Sejak digelontorkan pertama kali pada 2015, dana desa telah menjadi "bensin" utama bagi pembangunan ekonomi di desa-desa. Dengan total anggaran yang terus meningkat setiap tahunnya, kebijakan ini bertujuan untuk memperkuat ekonomi perdesaan, menciptakan lapangan kerja, dan mengurangi kesenjangan antara kota dan desa. Namun, setelah hampir satu dekade berjalan, muncul pertanyaan mendasar: apakah dana desa benar-benar telah mengubah wajah ekonomi desa?
Salah satu instrumen yang banyak digunakan dalam pemanfaatan dana desa adalah Badan Usaha Milik Desa (BUMDes). Seharusnya, BUMDes menjadi mesin ekonomi yang menggerakkan sektor usaha produktif di desa. Sayangnya, dalam banyak kasus, BUMDes masih berkutat pada persoalan tata kelola yang buruk, kurangnya inovasi bisnis, dan bahkan tak jarang hanya menjadi "proyek" tanpa keberlanjutan.

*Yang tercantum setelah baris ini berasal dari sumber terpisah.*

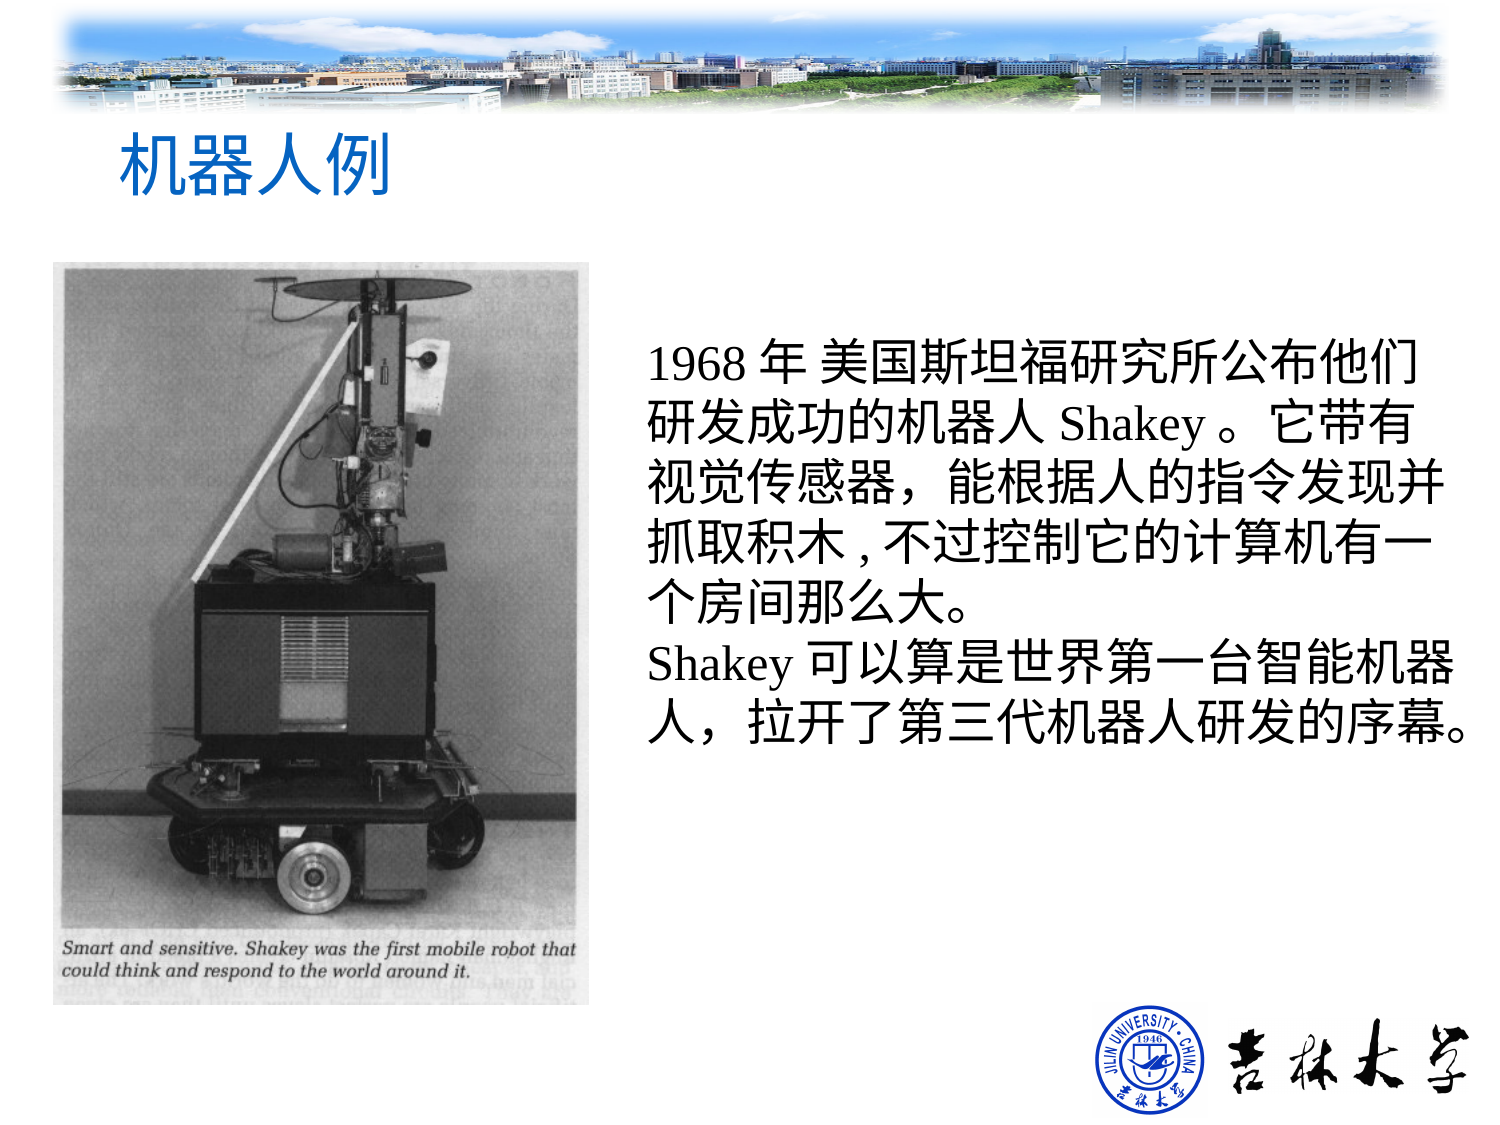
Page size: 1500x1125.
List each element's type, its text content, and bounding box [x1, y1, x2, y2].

picture [1092, 1042, 1208, 1118]
picture [1228, 1042, 1469, 1094]
title 机器人例 [102, 59, 1398, 278]
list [53, 262, 589, 1005]
text_box 1968年 美国斯坦福研究所公布他们研发成功的机器人Shakey。它带有视觉传感器，能根据人的指令发现并抓取积木,不过控制它的计算机有一个房间那么大。 Shakey可以算是世界第一台智能机器人，拉开了第三代机器人研发的序幕。 [631, 323, 1471, 1042]
picture [80, 34, 1421, 85]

Lantas, apakah BUMDes masih relevan? Ataukah desa perlu mencari model ekonomi lain yang lebih partisipatif dan berkelanjutan? Di sinilah gagasan Koperasi Desa Merah Putih bisa menjadi solusi alternatif yang lebih menjanjikan.
BUMDes: Antara Harapan dan Realitas
BUMDes awalnya didesain sebagai alat untuk mendorong kemandirian ekonomi desa dengan mengembangkan berbagai unit usaha berbasis potensi lokal. Idealnya, BUMDes bisa mengelola aset desa, menyediakan layanan keuangan mikro, hingga membuka sektor usaha kreatif yang melibatkan masyarakat.
Namun, realitas di lapangan tidak selalu sesuai ekspektasi. Banyak BUMDes yang gagal berkembang karena beberapa alasan:
Sumber Daya Manusia yang Terbatas
Tidak semua desa memiliki SDM yang cukup dalam mengelola bisnis. Banyak pengelola BUMDes belum memiliki keterampilan dalam akuntansi, pemasaran, dan manajemen usaha.Ketergantungan pada Dana Desa
Bukannya menjadi usaha mandiri, banyak BUMDes justru bergantung pada suntikan dana desa setiap tahun. Begitu aliran dana berhenti, BUMDes pun macet.Minimnya Partisipasi Masyarakat
Alih-alih dikelola secara partisipatif, BUMDes sering kali hanya menjadi proyek segelintir orang di desa. Akibatnya, masyarakat desa tidak merasa memiliki dan tidak berpartisipasi aktif dalam pengelolaan usaha.
Dengan berbagai tantangan ini, perlu ada strategi baru dalam mengelola dana desa agar benar-benar berdampak jangka panjang.